Whole apples have a moderate glycemic index (around 36). The fiber slows sugar absorption, preventing major spikes. This is very different from apple juice (GI ~44) which lacks fiber.
Are Organic Apples More Nutritious?
Macros are identical. Organic refers to farming practices, not nutrition. Choose based on budget and preference.
Should I Eat Apple Skin?
Yes.
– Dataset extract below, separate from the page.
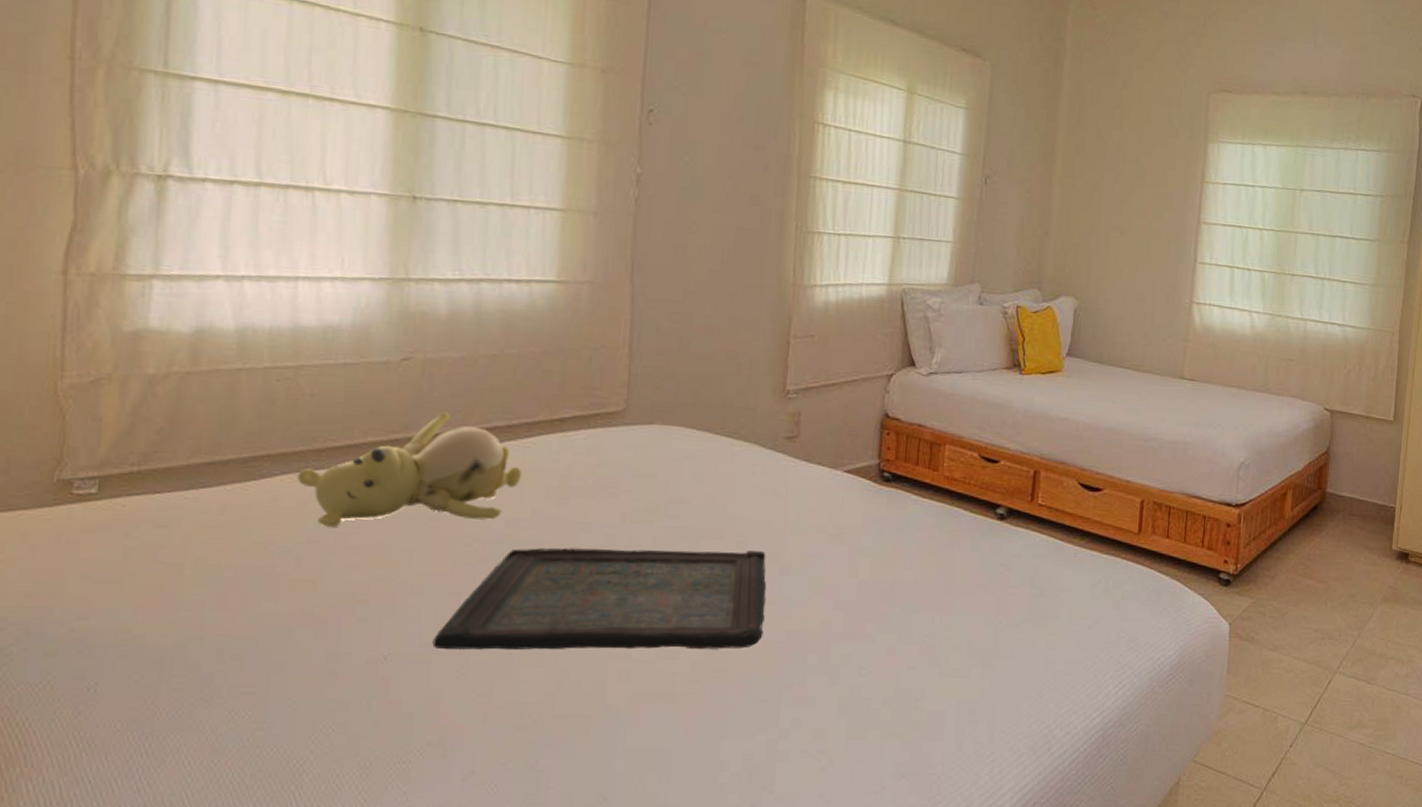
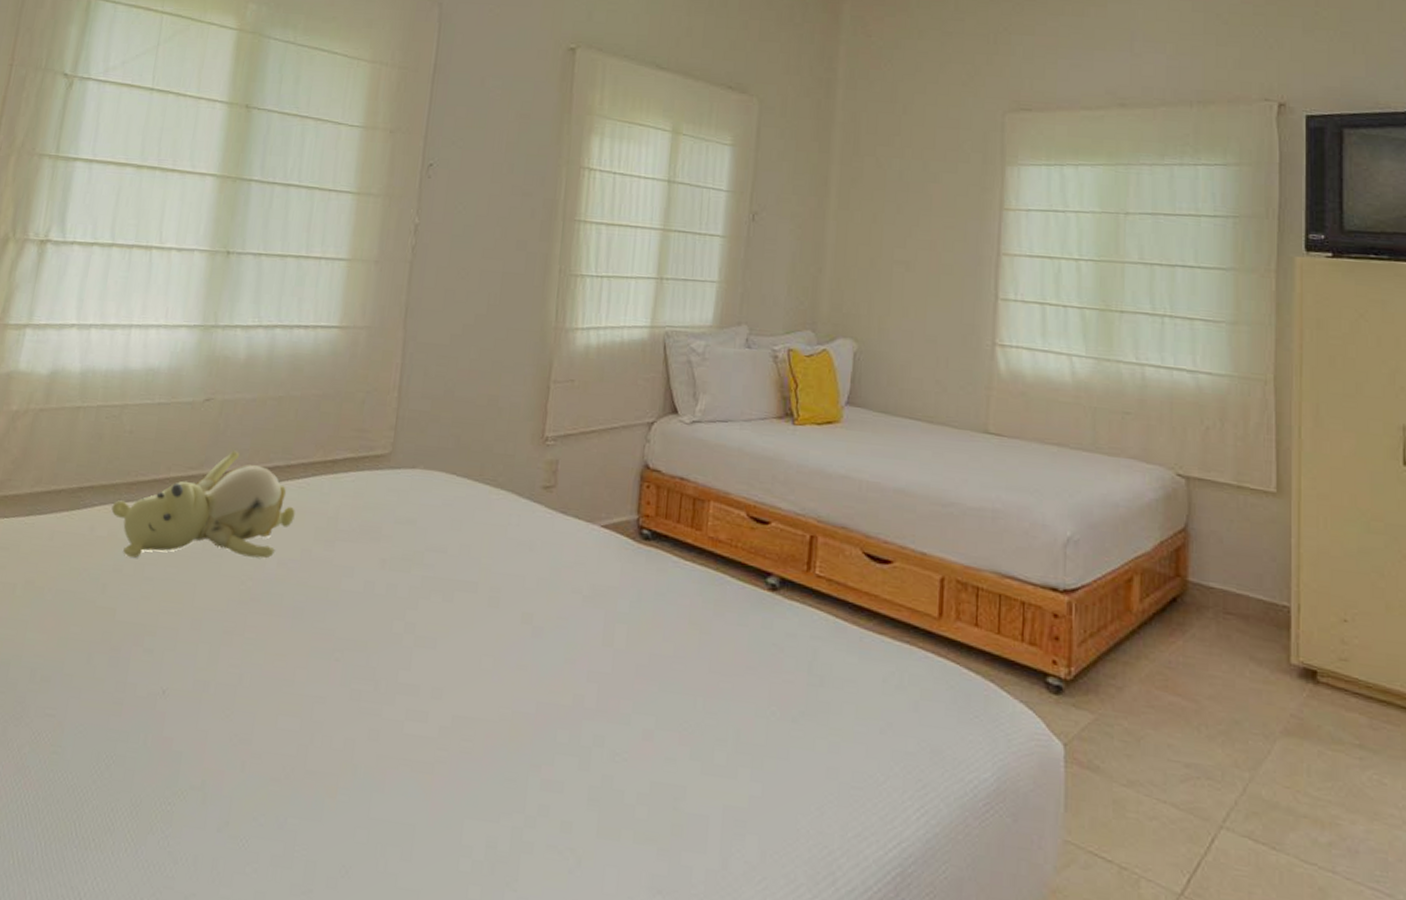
serving tray: present [432,548,767,650] -> none [204,590,519,717]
The skin contains:
- Most of the fiber
- Many antioxidants
- Adds texture and satisfaction
Only skip skin if you have specific digestive issues.
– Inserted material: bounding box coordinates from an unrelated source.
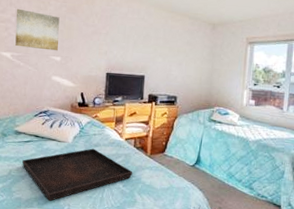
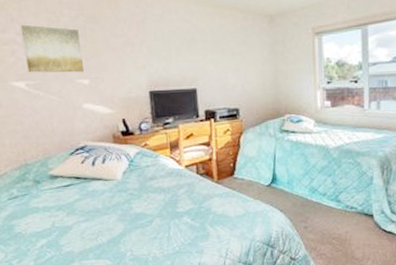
serving tray: present [22,148,133,201] -> none [66,182,201,249]

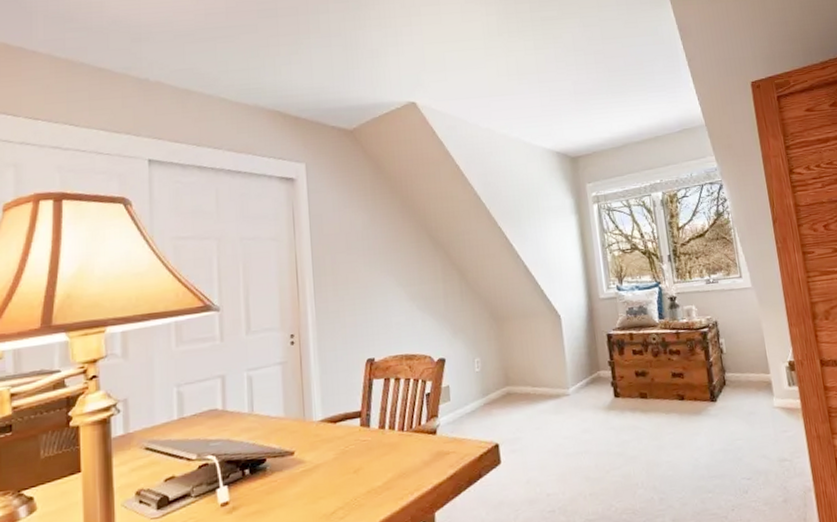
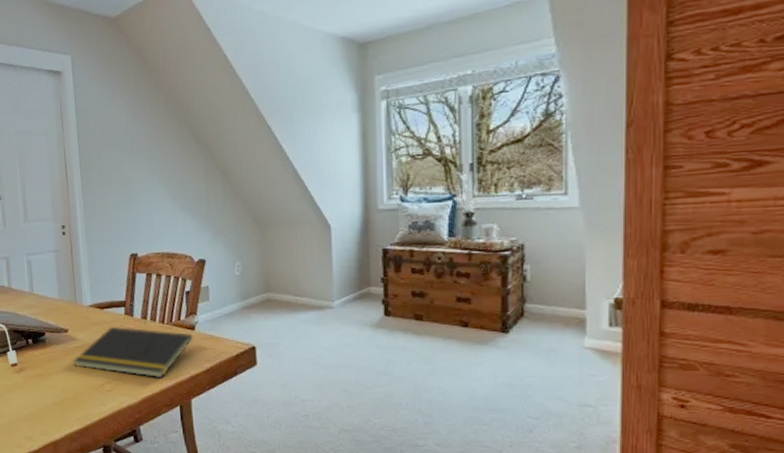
notepad: none [299,438,435,496] -> present [73,327,193,377]

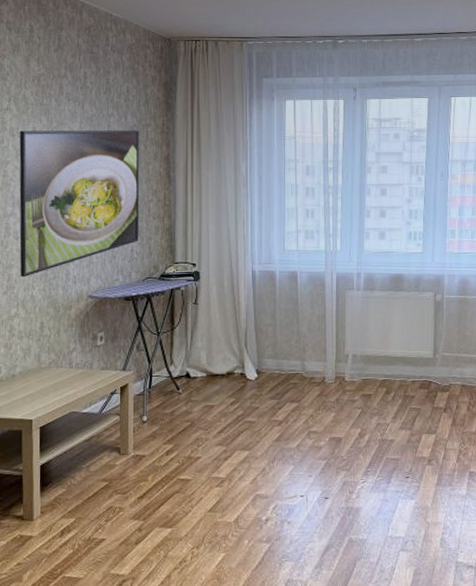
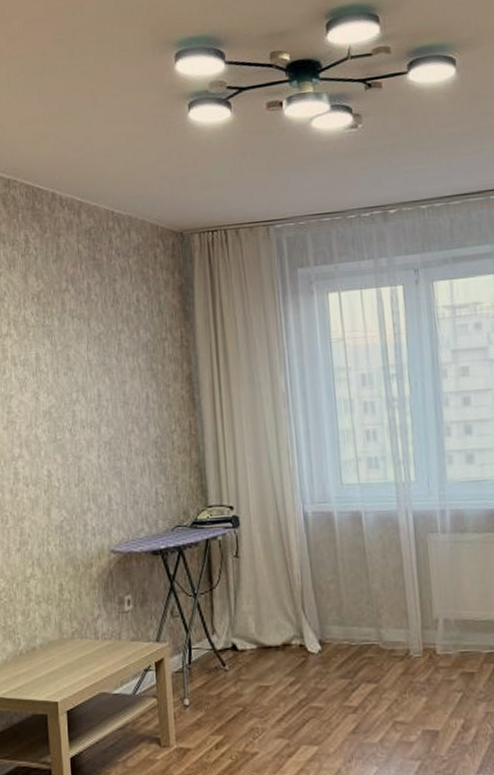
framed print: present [19,130,140,278] -> none [22,347,164,531]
When Is the Best Time to Eat an Apple?
For macros, timing doesn’t matter. For practical purposes:
- Pre-workout: 30-60 minutes before (quick carbs)
- Between meals: Satisfies hunger
- Dessert replacement: Satisfies sweet tooth
Can Apples Help Me Lose Weight?
Research suggests yes. Studies show eating an apple before meals reduces total calorie intake. The fiber and water fill you up, and the act of chewing slows eating.
Final Thoughts
Apples are a macro-tracker’s friend:
- Predictable nutrition (~95 cal per medium)
- Filling fiber (4.4g)
- Satisfies sweet cravings
- Zero prep, totally portable
- Works for most diets (except strict keto)
The main tracking consideration is size—large apples have 50% more calories than small ones. When in doubt, weigh it. Otherwise, grab an apple confidently knowing it’s one of the easiest, healthiest snacks to fit into any macro plan.
Note: Nutrition values are approximate and may vary based on preparation method and source.